PEN-L
mailing list archive

Other Periods  | Other mailing lists  | Search  ]

Date:  [ Previous  | Next  ]      Thread:  [ Previous  | Next  ]      Index:  [ Author  | Date  | Thread  ]

Re: Neoclassical bizarreness!!!



Daniel Davies said:


I have some sympathy with David's point of view here; there is nothing in
particular wrong with bankruptcy.  On the other hand, the massive,
systematic use of bankruptcy in the airline industry as a normal part of
financial operations rather than an extreme measure, does surely indicate
some underlying problem.  It's rather like insurance claims (in fact you
can
model the use of bankruptcy protection as a form of insurance) - insurance
claims are a normal part of the efficient running of a capitalist system
but
if you've got a small group of claimants making big claims every year then
something is up.

best
dd

-----Original Message-----
From: PEN-L list [mailto:PEN-L@xxxxxxxxxxxxxxxx]On Behalf Of David B.
Shemano
Sent: 20 September 2005 20:53
To: PEN-L@xxxxxxxxxxxxxxxx
Subject: Re: Neoclassical bizarreness!!!


Did someone mention my name?

I agree that the article was quite good.  However, I did not follow why
the
story supports the notion that deregulation did (does) not work.  Why is
bankruptcy evidence of systemic failure?  Why should the shareholders of
airlines, as opposed to any other industry, be guaranteed a rate of
return?
Why should the employees of airlines, as opposed to any other industry, be
guaranteed employment and a specific level of wages and benefits?

-----------------------
Something is up, as Daniel Davies says.
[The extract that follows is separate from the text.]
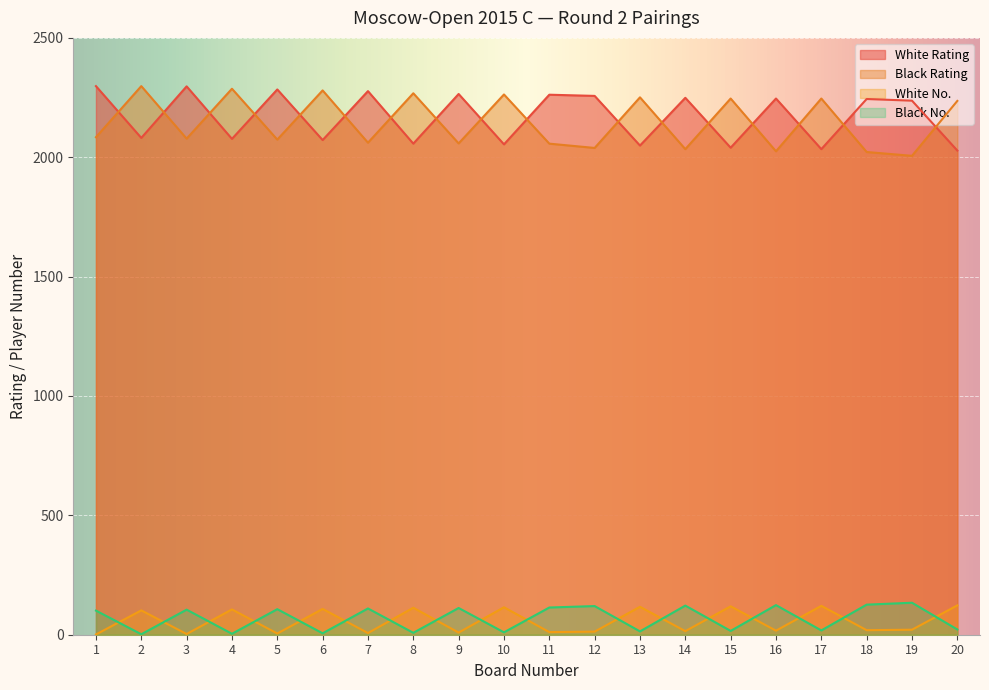

How many series are shown in this chart?

4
The airlines are losing money, and
bankruptcy in these cases is seen as a cheap and easy way of drastically
slashing their present and future labour costs by having the bankruptcy
judges, pressured by the companies and their creditors, strip employee
collective agreements at the same time company pension obligations are
transferred to the Pension Benefits Guaranty Corporation. It is a raw means
of shifting responsibility for corporate failures from the directors and
shareholders and lenders - where it belongs - to the workers and the
taxpayers.

Employee standards are generally set in conformity with labour markets in
the normal course of collective bargaining, and I don't think the use of the
bankruptcy system to circumvent this process accords with libertarian
theory. Even where there is no demonstrable need to declare bankruptcy, the
airlines use the threat of court-imposed rollbacks to pry concessions out of
their unions. Sometimes, as at Northwest, they overreach, and force a strike
on an isolated union like the Aircraft Mechanics Fraternal Association which
decides in desperation it may as well take its chances in bankruptcy court.
But meanwhile the other unions have gotten the message, and will almost
certainly accept the concessions being demanded. The tactic was pioneered in
the steel industry, and it could well spread to others besides the airlines.
Maybe it already has, and I haven't yet read about it.